**Text section:**
************

Dear audio experts...
I would like to inform you about the availibility of some introductory
article about MPEG-H 3D Audio, written in a competent and very readable
style by some of the creators:
http://www2.iis.fraunhofer.de/mpeghaa/papers/AES137_MPEG-H_v14_final.pdf
(Source 1; presented in October 2014)
------------------------------------
Mpeg 3DA is part of a bigger standard group, as such a co-standard of
the most recent and powerful Mpeg video compression standard ( = HEVC):
ISO/IEC 23008 - High efficiency coding and media delivery in
heterogeneous environments
http://en.wikipedia.org/wiki/MPEG-H
--------------------------------------
MPEG-H 3D Audio supports and integrates channel-based, object based and
sound field/HOA based audio formats/technologies.
"Within MPEG-H 3D Audio,
flexible rendering to different speaker layouts is
implemented by a format converter that adapts the
content format to the actual real-world speaker setup
available on the playback side to provide an optimum
user experience under the given user conditions. For
well-defined formats, specific downmix metadata can
be set on the encoder to ensure downmix quality, e.g.
when playing back 9.1 content on a 5.1 or stereo
playback system."
You could say that 3DA is highly flexible both on the format input side
(encoding basically any known < practically used > format) and at the
rendering/output stage.
Fig. 1 in the cited standard description gives very strong evidence that
3D audio is a worthwile improvement, compared to horizontal surround
sound. 5.1 + 4H means 5.1 + 4 "Height" (speakers), BTW. (So I believe
"5.1 + 4H" should refer to an Auro 3D configuration - which seems to be
quite obvious.)
(Knowing some studies which are claiming that 3D audio is not "worth
it": I firstly don't believe that any of these studies has been very set
up in a very careful way, secondly they seem to contradict quite simple
observations. IF we are able to hear - at least to some significant
degree - in three dimensions THEN any technology which claims to be
perceptually < complete > has to reproduce sound in 3D. To test what
sounds "good" or "better" even doesn't matter if you think in this way.
So maybe the first relevant test in any relevant scientific study
referring to basic acoustical and perceptual questions could be if you
can hear and localize - at least "to some degree" - elevated and lowered
sound sources. The answer is a profound "Yes", as everybody knows...)
Now a citing from another Fraunhofer (IIS) paper:
Thus, Silzle et al. undertook a study(7) to determine the relative
overall perceived sound quality of
several speaker configurations, to determine if a practical compromise
was possible between
the sound quality provided by a 22.2 system and today's 5.1 and 2.0
formats. As shown in
Figure 4, the perceived quality improvement from 5.1 surround to 22.2
is greater than that from
stereo to 5.1. However, ignoring the LFE channels, an upgrade from
stereo to 5.1 requires 3
new speakers, while an upgrade from 5.1 to 22.2 requires 17 new
speakers. Our tests using an
active downmix method show that most of the perceived improvement of
upgrading 5.1 to a
22.2 system can be obtained with four additional height speakers
Source:
http://www.iis.fraunhofer.de/content/dam/iis/en/dokumente/forschungsfelder/AMM/Conference-Paper/BleidtR_SMPTE2014_Object-Based_Audio.pdf
And on the more practical side:
Adding immersive audio not only involves adding new signals, but also
extending the panning
and mixing functions of the live console or post-production digital
audio workstation to handle
perhaps 5.1 + 4H or 7.1 + 4H or third or fourth-order HOA signals.

************

**Tasks:**
- 1) Rewrite the MPEG-H 3D Audio post starting at "I would like" and ending at "in October 2014)", using "explanatory" in place of "introductory".
- 2) In the MPEG-H 3D Audio post, how many new speakers does an upgrade from 5.1 to 22.2 require when the LFE channels are ignored?
- 3) Please give what follows the MPEG-H 3D Audio post, continuing it after its last sentence.

************

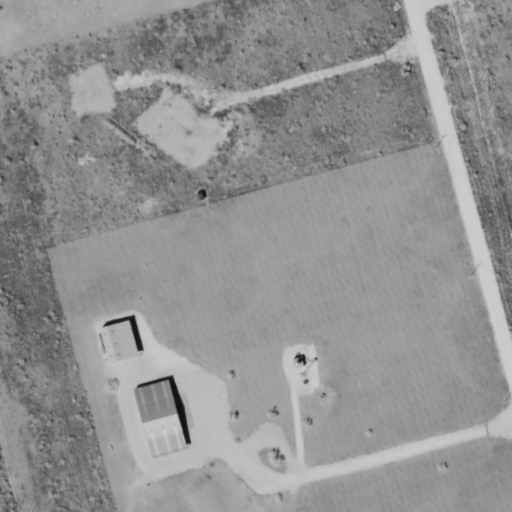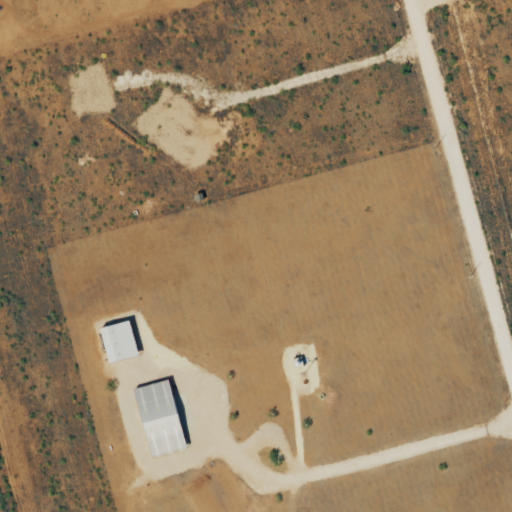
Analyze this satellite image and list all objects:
road: (467, 166)
building: (121, 342)
building: (162, 418)
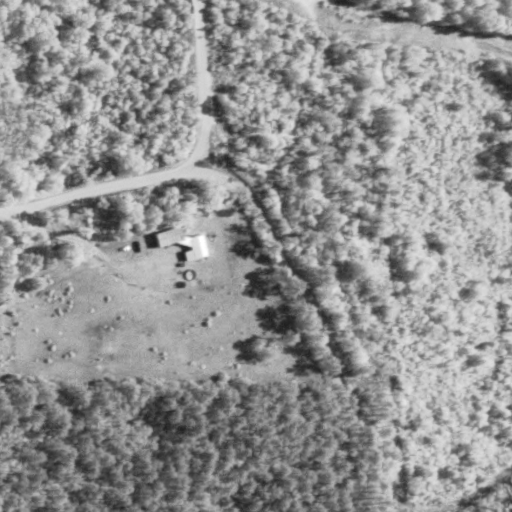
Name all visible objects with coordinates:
road: (205, 82)
road: (260, 226)
road: (73, 240)
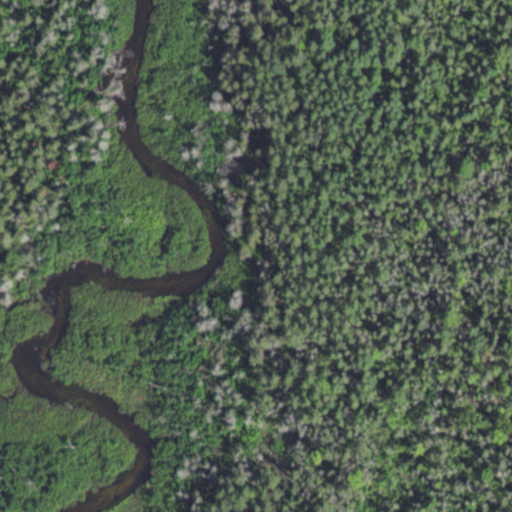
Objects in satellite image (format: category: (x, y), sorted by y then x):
river: (107, 280)
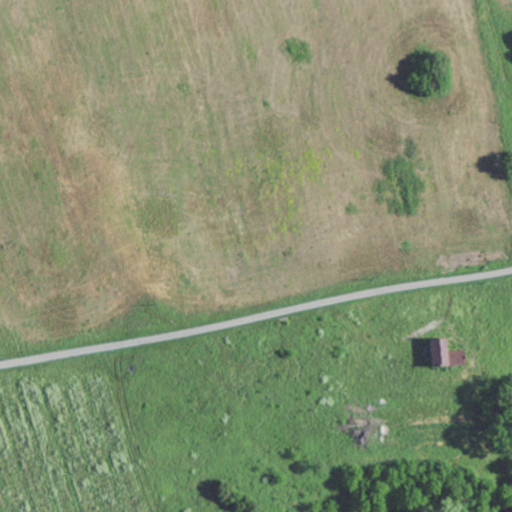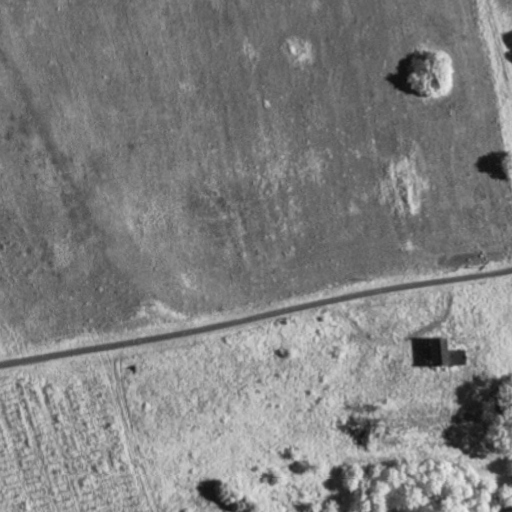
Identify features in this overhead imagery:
road: (256, 317)
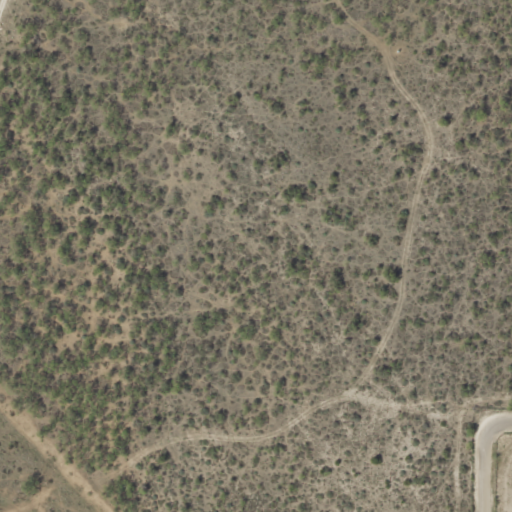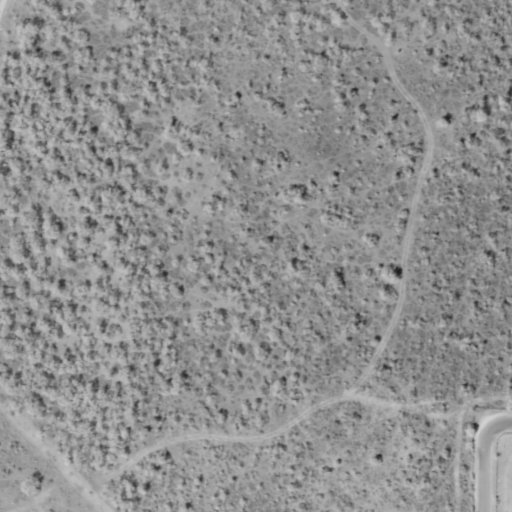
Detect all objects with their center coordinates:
road: (17, 35)
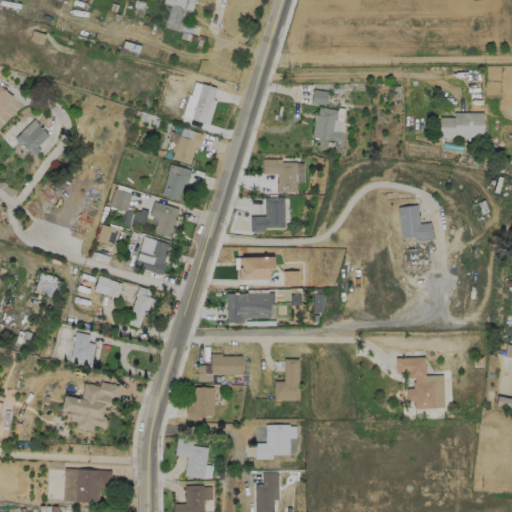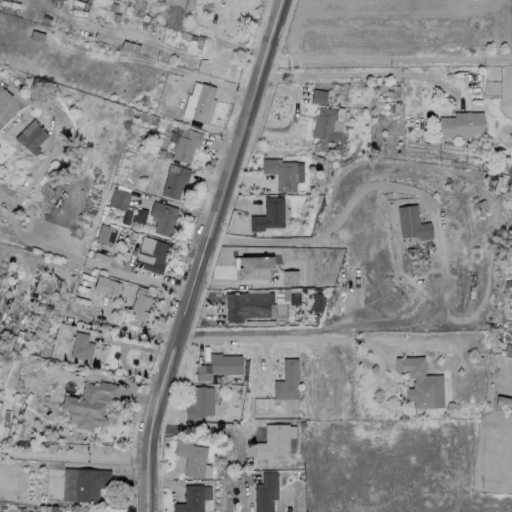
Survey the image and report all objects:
building: (177, 15)
building: (178, 15)
road: (356, 74)
building: (2, 91)
building: (318, 96)
building: (4, 98)
building: (199, 102)
building: (203, 103)
building: (328, 123)
building: (326, 124)
building: (461, 124)
building: (462, 125)
building: (30, 136)
building: (31, 136)
building: (183, 143)
road: (60, 144)
building: (184, 145)
building: (280, 173)
building: (283, 173)
building: (174, 181)
building: (174, 182)
building: (119, 199)
building: (268, 214)
building: (138, 215)
building: (269, 215)
building: (162, 217)
building: (163, 218)
building: (412, 221)
building: (411, 223)
road: (334, 224)
building: (106, 234)
building: (150, 254)
building: (151, 254)
road: (206, 255)
building: (250, 257)
building: (254, 267)
building: (282, 270)
building: (290, 277)
road: (145, 279)
building: (45, 284)
building: (106, 286)
building: (106, 286)
building: (317, 302)
building: (139, 305)
building: (246, 305)
building: (249, 305)
building: (139, 306)
road: (136, 332)
road: (266, 335)
building: (81, 346)
building: (81, 347)
building: (508, 349)
building: (218, 365)
building: (219, 366)
building: (287, 381)
building: (287, 381)
building: (419, 382)
building: (421, 383)
building: (504, 390)
building: (511, 391)
building: (198, 402)
building: (200, 403)
building: (89, 404)
building: (89, 404)
road: (217, 430)
building: (274, 440)
building: (275, 440)
building: (190, 456)
road: (72, 457)
building: (193, 459)
building: (84, 483)
building: (88, 483)
building: (264, 491)
building: (266, 492)
building: (193, 498)
building: (190, 499)
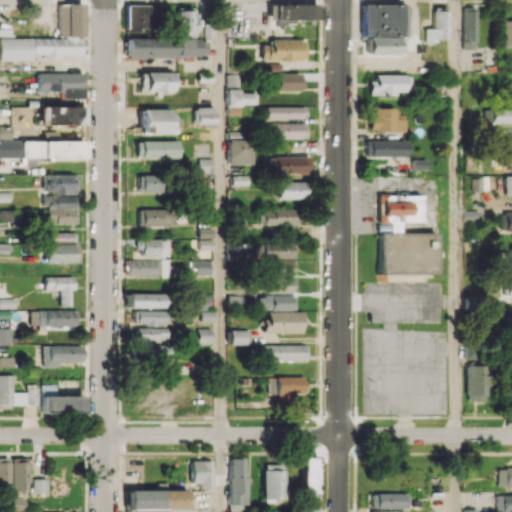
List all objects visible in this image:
building: (290, 13)
building: (138, 18)
building: (185, 22)
building: (437, 25)
building: (468, 27)
building: (383, 28)
building: (506, 34)
building: (49, 38)
building: (164, 47)
building: (282, 50)
building: (509, 80)
building: (155, 81)
building: (286, 81)
building: (58, 83)
building: (386, 84)
building: (236, 95)
building: (284, 112)
building: (59, 114)
building: (202, 115)
building: (497, 115)
building: (384, 120)
building: (157, 121)
building: (288, 130)
building: (234, 134)
building: (383, 148)
building: (154, 149)
building: (39, 150)
building: (238, 151)
building: (506, 153)
building: (204, 165)
building: (287, 165)
building: (58, 183)
building: (146, 183)
building: (507, 185)
building: (287, 190)
building: (56, 209)
building: (396, 209)
building: (4, 214)
building: (153, 217)
road: (222, 217)
road: (458, 218)
building: (277, 220)
building: (505, 221)
building: (238, 223)
building: (203, 232)
building: (58, 236)
building: (203, 244)
building: (152, 247)
building: (275, 250)
building: (59, 253)
building: (403, 253)
road: (105, 256)
road: (339, 256)
building: (508, 256)
building: (274, 266)
building: (146, 267)
building: (201, 267)
building: (275, 285)
building: (507, 286)
building: (59, 288)
road: (398, 299)
building: (144, 300)
building: (200, 302)
building: (274, 302)
building: (6, 303)
building: (206, 315)
building: (51, 317)
building: (150, 317)
building: (280, 321)
building: (507, 324)
road: (390, 325)
building: (151, 333)
building: (4, 335)
building: (203, 336)
building: (237, 337)
building: (154, 351)
building: (469, 351)
building: (283, 352)
road: (420, 352)
building: (59, 354)
building: (5, 361)
building: (509, 372)
building: (474, 383)
building: (283, 386)
building: (9, 392)
building: (31, 395)
building: (58, 401)
road: (256, 435)
building: (200, 473)
road: (223, 473)
building: (17, 474)
road: (457, 474)
building: (503, 476)
building: (306, 477)
building: (272, 481)
building: (38, 485)
building: (236, 485)
building: (154, 500)
building: (386, 500)
building: (502, 503)
building: (474, 510)
building: (384, 511)
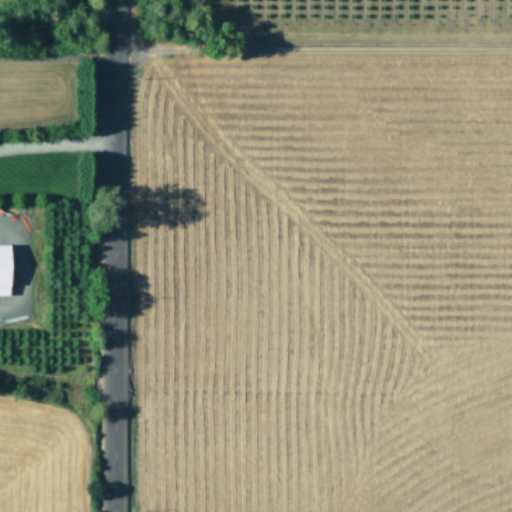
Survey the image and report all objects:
road: (56, 143)
road: (113, 256)
building: (1, 270)
building: (4, 270)
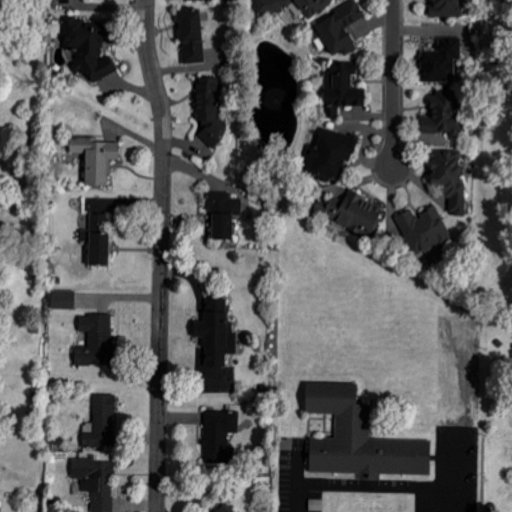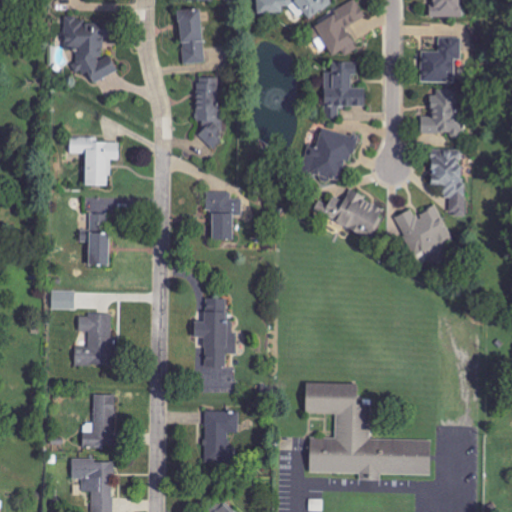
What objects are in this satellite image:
building: (196, 1)
building: (293, 7)
building: (445, 9)
building: (337, 31)
building: (192, 37)
building: (89, 48)
building: (441, 62)
road: (393, 83)
building: (341, 90)
building: (209, 110)
building: (443, 115)
building: (331, 155)
building: (96, 159)
building: (449, 179)
building: (223, 214)
building: (353, 214)
building: (99, 241)
road: (162, 254)
building: (63, 300)
building: (216, 333)
building: (98, 340)
building: (101, 423)
building: (220, 433)
building: (360, 438)
road: (457, 453)
building: (95, 482)
road: (294, 483)
road: (375, 486)
building: (224, 508)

************

**Answers by task:**
- 1)
I would like to inform you about the availibility of some explanatory
article about MPEG-H 3D Audio, written in a competent and very readable
style by some of the creators:
http://www2.iis.fraunhofer.de/mpeghaa/papers/AES137_MPEG-H_v14_final.pdf
(Source 1; presented in October 2014)

- 2) 17 new speakers.

- 3)
There are several operational
strategies for producing these signals:
Returning to Source 1 (Introductory Standard Description/3DA):
It is foreseeable that media consumption is moving
further towards mobile devices with headphones being
the primary way to play back audio.
Therefore, a
binaural rendering component was included in the
MPEG-H 3D audio decoder for dedicated rendering on
headphones with the aim of conveying the spatial
impression of immersive audio production also on
headphones.
The standard aims have all been met if not exceeded, it seems to me (as
an outsider who has followed the standardization process since at least
2011). So, congratulations!
It must be said that the development of such a standard has only been
possible because of many years of basic and applied research in this
area. The main contributors have therefore invested time, personal and
money on this project, during a significant time frame. It is simply
encouraging to see that certain institutions and companies related to
audio research and (audio) consumer electronics still have some
long-term strategies and views. (Now compare this with the situation in
the so-called music industry - but this is getting "offtopic", and I
don't want to get too angry on Sunday evening...)
Contrary to some < publicly funded > university research I won't specify
(or refer by name) but which remains "unavailable for anybody" - in
spite of many presented < papers > about :-D , < this > standard will
be licensable as any other Mpeg standard - and seems already to be
applied as (3D) audio standard for future (HD/UHD) TV standards - as
currently defined by ATSC and EBU.
Best regards,
Stefan Schreiber
P.S.:
There are definitely some more 3D audio standardization efforts around...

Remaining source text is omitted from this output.